Poland on Saturday hit back against European Commission statements on the independence of the country’s Constitutional Tribunal, deepening a row between Brussels and Warsaw over controversial judicial reforms.
“We treat this … as a very serious use of double standards regarding what expectations the Commission has of Poland and of itself,” Poland’s Deputy Foreign Minister Paweł Jabłoński said, referring to a 2017 Commission recommendation calling on Polish authorities to “refrain from actions and public statements which could further undermine the legitimacy of the judiciary.”
Jabłoński’s statement comes in response to comments made by Commission spokesperson Christian Wigand on Friday, in which he expressed concern about the Polish government’s response to a Supreme Court ruling that found that judges appointed by a politically controlled body are illegitimate.

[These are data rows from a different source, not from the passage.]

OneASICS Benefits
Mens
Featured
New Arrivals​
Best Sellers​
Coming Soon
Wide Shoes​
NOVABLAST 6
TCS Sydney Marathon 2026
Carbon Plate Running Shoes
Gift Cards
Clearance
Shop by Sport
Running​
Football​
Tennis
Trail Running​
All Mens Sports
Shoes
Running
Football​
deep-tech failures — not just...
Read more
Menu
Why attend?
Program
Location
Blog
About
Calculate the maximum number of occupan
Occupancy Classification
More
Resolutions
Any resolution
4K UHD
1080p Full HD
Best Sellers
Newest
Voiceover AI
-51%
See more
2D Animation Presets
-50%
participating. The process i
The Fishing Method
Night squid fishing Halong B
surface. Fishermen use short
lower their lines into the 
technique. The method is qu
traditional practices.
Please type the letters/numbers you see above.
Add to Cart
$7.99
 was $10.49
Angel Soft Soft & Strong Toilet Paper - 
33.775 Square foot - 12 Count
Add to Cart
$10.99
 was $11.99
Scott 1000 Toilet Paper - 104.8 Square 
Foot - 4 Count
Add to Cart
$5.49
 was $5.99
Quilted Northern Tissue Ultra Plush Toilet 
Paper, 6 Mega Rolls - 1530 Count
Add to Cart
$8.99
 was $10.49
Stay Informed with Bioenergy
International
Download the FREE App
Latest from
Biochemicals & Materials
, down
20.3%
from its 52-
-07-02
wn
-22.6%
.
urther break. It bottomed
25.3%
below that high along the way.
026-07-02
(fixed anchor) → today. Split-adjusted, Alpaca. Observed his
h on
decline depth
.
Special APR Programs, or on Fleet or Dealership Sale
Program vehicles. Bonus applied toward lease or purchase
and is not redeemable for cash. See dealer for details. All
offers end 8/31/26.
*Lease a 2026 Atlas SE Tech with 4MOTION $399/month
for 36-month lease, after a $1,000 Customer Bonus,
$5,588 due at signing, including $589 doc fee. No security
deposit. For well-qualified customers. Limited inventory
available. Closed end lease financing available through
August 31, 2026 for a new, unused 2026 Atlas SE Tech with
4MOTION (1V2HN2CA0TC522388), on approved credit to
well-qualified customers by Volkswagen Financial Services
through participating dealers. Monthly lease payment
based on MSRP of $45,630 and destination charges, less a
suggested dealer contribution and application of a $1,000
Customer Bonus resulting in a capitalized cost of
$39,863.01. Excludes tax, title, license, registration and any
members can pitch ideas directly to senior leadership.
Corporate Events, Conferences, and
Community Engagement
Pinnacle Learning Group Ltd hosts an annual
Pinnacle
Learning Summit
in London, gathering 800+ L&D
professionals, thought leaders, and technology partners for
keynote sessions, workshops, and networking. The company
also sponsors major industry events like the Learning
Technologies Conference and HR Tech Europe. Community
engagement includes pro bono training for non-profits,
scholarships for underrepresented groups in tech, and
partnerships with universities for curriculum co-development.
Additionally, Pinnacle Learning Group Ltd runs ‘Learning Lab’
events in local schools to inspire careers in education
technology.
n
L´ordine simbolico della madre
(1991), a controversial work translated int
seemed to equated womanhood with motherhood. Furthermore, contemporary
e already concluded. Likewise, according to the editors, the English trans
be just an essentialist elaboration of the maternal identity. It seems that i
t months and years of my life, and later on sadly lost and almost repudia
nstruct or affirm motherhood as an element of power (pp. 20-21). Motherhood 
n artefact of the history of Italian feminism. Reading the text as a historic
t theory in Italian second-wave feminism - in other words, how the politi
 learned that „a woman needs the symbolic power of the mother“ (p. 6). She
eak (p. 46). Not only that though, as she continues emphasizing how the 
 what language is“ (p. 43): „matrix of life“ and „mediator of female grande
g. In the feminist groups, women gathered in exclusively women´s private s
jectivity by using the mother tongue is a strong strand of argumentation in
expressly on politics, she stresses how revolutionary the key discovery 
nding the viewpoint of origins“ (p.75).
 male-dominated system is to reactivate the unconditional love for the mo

The surprise ruling on Thursday threw the country into chaos, with the Polish government saying it would ignore the ruling. Prime Minister Mateusz Morawiecki called it “an unprecedented act that could lead to the destabilization of the legal order” and said he would ask the country’s Constitutional Tribunal to get involved.
“The independence and legitimacy of the Constitutional Tribunal in Poland have been seriously undermined and it is no longer able to provide an effective constitutional review,” Wigand said. He added that the Commission is also worried about “follow-up” comments being made by the Polish government in the wake of the Supreme Court ruling.
Jabłoński tweeted Friday evening that Poland’s foreign ministry had summoned the Commission’s representative to Poland over the “inadmissible” comments.
The latest stand-off comes ahead of a planned visit by Věra Jourová, the European commissioner for values and transparency, to Warsaw on Tuesday, when she is due to meet officials and the president of Poland’s Supreme Court, Małgorzata Gersdorf.